Vachss has called the early potboilers his “Trojan horse,” a hollow vessel for a single social issue. But Two Trains Running is more ambitious—although it also includes plenty of Da Vinci Code–style paranoiac apocrypha, like the notion that the FBI gave Al Capone syphilis. “This is my Sunday punch,” Vachss explains. “I worked years and years on this sucker. Everything else was laser shots, very hyperfocused. Here, I wanted to write a book that’s not just a real fast river but has a very strong undercurrent. If you don’t understand that, you’re just a passenger on a raft.”
Vachss’s career has been a bit of a Sunday punch itself. Starting out as a federal investigator into venereal disease, Vachss soon set his sights on fighting child abuse and went solo, working cases out of a Chinese restaurant. Ten years later, he began writing about Burke—partly to finance his unusual job as a freelance prosecutor. Vachss’s vigilante anti-heroes take a rather visceral approach to the outrages they witness (one character made a meal of pedophiles’ blood), but the lawyer himself has been considerably more restrained—and more effective. His work led to Clinton’s landmark National Child Protection Act.
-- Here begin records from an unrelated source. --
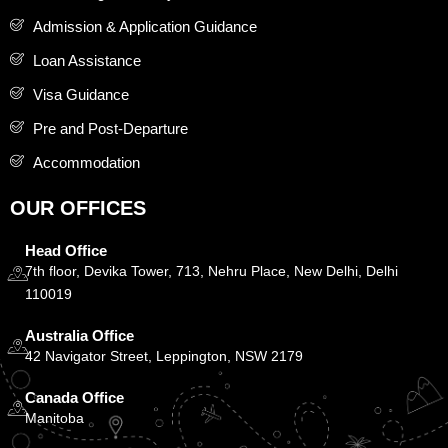
Admission & Application Guidance
Loan Assistance
Visa Guidance
Pre and Post-Departure
Accommodation
OUR OFFICES
Head Office
7th floor, Devika Tower, 713, Nehru Place, New Delhi, Delhi
110019
Australia Office
42 Navigator Street, Leppington, NSW 2179
Canada Office
Manitoba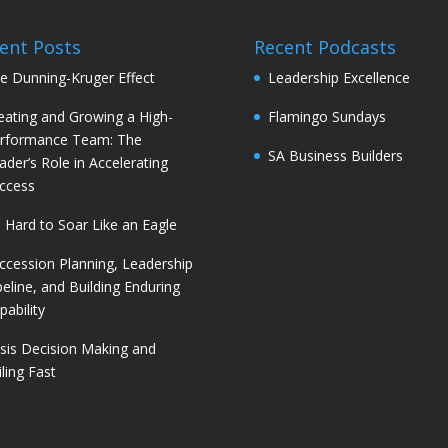
ent Posts
Recent Podcasts
e Dunning-Kruger Effect
Leadership Excellence
eating and Growing a High-
Flamingo Sundays
rformance Team: The
SA Business Builders
ader’s Role in Accelerating
ccess
’s Hard to Soar Like an Eagle
ccession Planning, Leadership
peline, and Building Enduring
pability
isis Decision Making and
iling Fast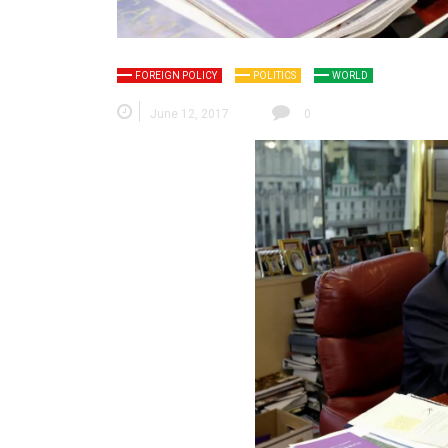
FOREIGN POLICY
POLITICS
WORLD
June 12, 2017
0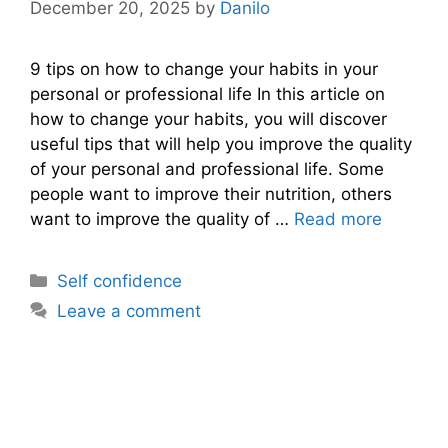
December 20, 2025
by
Danilo
9 tips on how to change your habits in your
personal or professional life In this article on
how to change your habits, you will discover
useful tips that will help you improve the quality
of your personal and professional life. Some
people want to improve their nutrition, others
want to improve the quality of …
Read more
Categories
Self confidence
Leave a comment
Fans of Vachss’s more crusading thrillers might not know what to make of his new historical tale of gang warfare in a midwestern border town. “Listen, some people are gonna say I’ve got no business venturing into literature,” says Vachss. “Lazy readers are gonna think that I’ve abandoned what I’ve devoted my life to, and I’m prepared for that. But it’s the sum total of everything that I learned over all these years. Without question I’ve either got to be a writer or I fail.”
A couple of years ago, Vachss and his sex-crimes-prosecutor wife moved out of their heavily fortified, Rottweiler-guarded Queens house (they have dangerous enemies) to Portland, Oregon—even before he left the city behind in his fiction. “But I’m coming home soon,” he says. “I miss it every day, painfully.” He’s got plenty to say about New York, much of it negative—Manhattan’s being turned into “Trumpville,” for instance. But he will say one nice thing. “We’re not running around doing this insane boosterism you see in Portland. What I always wrote about New York is the way a working-class New Yorker feels about it. And that hasn’t changed.”